Higher-order adaptive finite-element methods for orbital-free density functional theory

In the present work, we study various numerical aspects of higher-order finite-element discretizations of the non-linear saddle-point formulation of orbital-free density-functional theory. We first investigate the robustness of viable solution schemes by analyzing the solvability conditions of the discrete problem. We find that a staggered solution procedure where the potential fields are computed consistently for every trial electron-density is a robust solution procedure for higher-order finite-element discretizations. We next study the convergence properties of higher-order finite-element discretizations of orbital-free density functional theory by considering benchmark problems that include calculations involving both pseudopotential as well as Coulomb singular potential fields. Our numerical studies suggest close to optimal rates of convergence on all benchmark problems for various orders of finite-element approximations considered in the present study. We finally investigate the computational efficiency afforded by various higher-order finite-element discretizations, which constitutes the main aspect of the present work, by measuring the CPU time for the solution of discrete equations on benchmark problems that include large Aluminum clusters. In these studies, we use mesh coarse-graining rates that are derived from error estimates and an a priori knowledge of the asymptotic solution of the far-field electronic fields. Our studies reveal a significant 100-1000 fold computational savings afforded by the use of higher-order finite-element discretization, alongside providing the desired chemical accuracy. We consider this study as a step towards developing a robust and computationally efficient discretization of electronic structure calculations using the finite-element basis.
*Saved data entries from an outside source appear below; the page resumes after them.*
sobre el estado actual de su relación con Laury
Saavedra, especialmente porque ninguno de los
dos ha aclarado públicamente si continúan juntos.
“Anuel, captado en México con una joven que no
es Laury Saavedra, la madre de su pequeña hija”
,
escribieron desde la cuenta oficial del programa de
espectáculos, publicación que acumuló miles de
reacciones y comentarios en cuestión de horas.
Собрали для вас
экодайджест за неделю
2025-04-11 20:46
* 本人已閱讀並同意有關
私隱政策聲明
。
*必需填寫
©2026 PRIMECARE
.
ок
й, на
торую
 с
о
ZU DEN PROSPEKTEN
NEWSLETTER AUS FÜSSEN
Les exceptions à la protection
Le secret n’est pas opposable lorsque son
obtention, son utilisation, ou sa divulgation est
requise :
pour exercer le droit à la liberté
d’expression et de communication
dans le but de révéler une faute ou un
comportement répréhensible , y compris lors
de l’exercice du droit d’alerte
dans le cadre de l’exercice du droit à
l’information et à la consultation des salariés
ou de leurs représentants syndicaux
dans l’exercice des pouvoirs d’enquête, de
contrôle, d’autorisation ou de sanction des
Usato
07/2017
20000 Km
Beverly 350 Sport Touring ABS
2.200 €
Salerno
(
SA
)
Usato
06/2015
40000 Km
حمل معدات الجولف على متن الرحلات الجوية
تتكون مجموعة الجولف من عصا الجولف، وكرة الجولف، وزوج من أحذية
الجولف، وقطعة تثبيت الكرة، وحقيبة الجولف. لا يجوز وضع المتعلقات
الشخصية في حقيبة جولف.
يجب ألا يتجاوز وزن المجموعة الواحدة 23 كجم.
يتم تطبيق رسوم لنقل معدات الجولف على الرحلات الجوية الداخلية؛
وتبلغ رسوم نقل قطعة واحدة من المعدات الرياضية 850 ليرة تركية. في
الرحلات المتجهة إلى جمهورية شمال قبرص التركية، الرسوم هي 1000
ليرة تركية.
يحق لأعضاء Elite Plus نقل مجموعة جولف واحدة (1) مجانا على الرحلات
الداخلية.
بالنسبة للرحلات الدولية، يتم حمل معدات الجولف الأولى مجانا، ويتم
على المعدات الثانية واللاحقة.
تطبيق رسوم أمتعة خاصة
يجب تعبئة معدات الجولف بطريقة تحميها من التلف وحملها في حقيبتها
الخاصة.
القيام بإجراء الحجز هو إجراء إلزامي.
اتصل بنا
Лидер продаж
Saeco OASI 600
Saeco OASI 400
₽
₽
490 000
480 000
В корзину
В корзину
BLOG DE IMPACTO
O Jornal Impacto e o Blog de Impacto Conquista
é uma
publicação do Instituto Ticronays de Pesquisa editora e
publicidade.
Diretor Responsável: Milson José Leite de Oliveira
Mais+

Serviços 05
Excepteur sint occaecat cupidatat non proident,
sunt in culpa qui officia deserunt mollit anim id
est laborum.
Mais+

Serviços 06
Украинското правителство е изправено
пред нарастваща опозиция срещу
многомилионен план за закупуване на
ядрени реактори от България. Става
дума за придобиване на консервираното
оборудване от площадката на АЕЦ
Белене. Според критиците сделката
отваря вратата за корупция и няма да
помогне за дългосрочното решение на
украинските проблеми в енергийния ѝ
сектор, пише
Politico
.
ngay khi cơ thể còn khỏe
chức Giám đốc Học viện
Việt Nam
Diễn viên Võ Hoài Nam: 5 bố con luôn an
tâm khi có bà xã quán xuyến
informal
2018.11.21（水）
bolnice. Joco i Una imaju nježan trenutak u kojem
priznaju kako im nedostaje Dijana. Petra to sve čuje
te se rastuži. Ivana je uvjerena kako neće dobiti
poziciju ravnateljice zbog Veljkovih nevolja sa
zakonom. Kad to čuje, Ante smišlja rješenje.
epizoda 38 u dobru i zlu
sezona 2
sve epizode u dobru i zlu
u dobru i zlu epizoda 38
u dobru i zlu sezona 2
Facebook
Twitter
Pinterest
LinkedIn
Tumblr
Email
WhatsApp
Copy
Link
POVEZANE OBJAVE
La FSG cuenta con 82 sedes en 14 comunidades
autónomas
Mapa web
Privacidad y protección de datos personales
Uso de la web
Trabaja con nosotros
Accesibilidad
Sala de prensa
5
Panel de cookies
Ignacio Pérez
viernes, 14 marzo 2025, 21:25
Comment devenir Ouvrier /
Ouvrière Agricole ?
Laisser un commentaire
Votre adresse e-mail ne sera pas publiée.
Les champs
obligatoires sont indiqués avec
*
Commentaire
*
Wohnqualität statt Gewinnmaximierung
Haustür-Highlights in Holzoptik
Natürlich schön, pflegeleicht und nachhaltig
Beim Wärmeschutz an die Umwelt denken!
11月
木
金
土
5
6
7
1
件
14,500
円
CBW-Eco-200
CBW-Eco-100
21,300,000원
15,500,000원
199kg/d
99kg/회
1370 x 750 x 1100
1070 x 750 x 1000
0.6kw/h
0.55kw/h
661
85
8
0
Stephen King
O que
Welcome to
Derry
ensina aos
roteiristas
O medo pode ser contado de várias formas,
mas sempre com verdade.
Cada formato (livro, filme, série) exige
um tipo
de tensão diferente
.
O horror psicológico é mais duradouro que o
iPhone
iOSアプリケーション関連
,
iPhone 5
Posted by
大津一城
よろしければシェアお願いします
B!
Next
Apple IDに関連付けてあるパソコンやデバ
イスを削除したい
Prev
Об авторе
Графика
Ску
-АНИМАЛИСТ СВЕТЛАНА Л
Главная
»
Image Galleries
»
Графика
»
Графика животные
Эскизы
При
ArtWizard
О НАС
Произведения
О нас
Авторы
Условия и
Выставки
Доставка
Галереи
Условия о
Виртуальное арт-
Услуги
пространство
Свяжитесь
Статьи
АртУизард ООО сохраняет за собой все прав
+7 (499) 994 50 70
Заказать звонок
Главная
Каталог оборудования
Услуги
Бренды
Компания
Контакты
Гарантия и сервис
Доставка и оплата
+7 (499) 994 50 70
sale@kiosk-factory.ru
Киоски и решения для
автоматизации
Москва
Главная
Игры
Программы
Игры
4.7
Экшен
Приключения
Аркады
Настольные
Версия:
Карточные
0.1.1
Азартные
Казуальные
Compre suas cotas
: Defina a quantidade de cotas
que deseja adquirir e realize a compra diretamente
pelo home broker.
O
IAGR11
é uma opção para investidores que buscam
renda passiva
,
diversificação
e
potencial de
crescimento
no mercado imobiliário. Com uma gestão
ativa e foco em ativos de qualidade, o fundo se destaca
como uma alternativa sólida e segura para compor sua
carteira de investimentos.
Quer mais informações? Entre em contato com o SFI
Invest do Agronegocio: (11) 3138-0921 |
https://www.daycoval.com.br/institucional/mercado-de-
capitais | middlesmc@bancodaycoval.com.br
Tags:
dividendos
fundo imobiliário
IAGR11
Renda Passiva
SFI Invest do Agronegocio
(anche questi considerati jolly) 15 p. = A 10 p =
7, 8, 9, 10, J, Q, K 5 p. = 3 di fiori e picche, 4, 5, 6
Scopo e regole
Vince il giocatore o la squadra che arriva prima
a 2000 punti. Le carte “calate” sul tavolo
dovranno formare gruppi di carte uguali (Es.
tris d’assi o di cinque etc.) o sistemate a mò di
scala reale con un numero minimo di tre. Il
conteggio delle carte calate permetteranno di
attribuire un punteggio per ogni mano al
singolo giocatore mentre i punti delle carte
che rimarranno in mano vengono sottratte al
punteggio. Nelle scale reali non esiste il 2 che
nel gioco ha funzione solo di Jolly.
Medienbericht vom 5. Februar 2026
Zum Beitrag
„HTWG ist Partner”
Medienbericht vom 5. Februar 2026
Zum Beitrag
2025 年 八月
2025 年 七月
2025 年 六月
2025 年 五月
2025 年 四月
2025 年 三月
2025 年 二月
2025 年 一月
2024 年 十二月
Spectrum-splitting approach for Fermi-operator expansion in all-electron Kohn-Sham DFT calculations

We present a spectrum-splitting approach to conduct all-electron Kohn-Sham density functional theory (DFT) calculations by employing Fermi-operator expansion of the Kohn-Sham Hamiltonian. The proposed approach splits the subspace containing the occupied eigenspace into a core subspace, spanned by the core eigenfunctions, and its complement, the valence subspace, and thereby enables an efficient computation of the Fermi-operator expansion by reducing the expansion to the valence-subspace projected Kohn-Sham Hamiltonian. The key ideas used in our approach are as follows: (i) employ Chebyshev filtering to compute a subspace containing the occupied states followed by a localization procedure to generate nonorthogonal localized functions spanning the Chebyshev-filtered subspace; (ii) compute the Kohn-Sham Hamiltonian projected onto the valence subspace; (iii) employ Fermi-operator expansion in terms of the valence-subspace projected Hamiltonian to compute the density matrix, electron density, and band energy. We demonstrate the accuracy and performance of the method on benchmark materials systems involving silicon nanoclusters up to 1330 electrons, a single gold atom, and a six-atom gold nanocluster. The benchmark studies on silicon nanoclusters revealed a staggering fivefold reduction in the Fermi-operator expansion polynomial degree by using the spectrum-splitting approach for accuracies in the ground-state energies of ∼10^(−4) Ha/atom with respect to reference calculations. Further, numerical investigations on gold suggest that spectrum splitting is indispensable to achieve meaningful accuracies, while employing Fermi-operator expansion.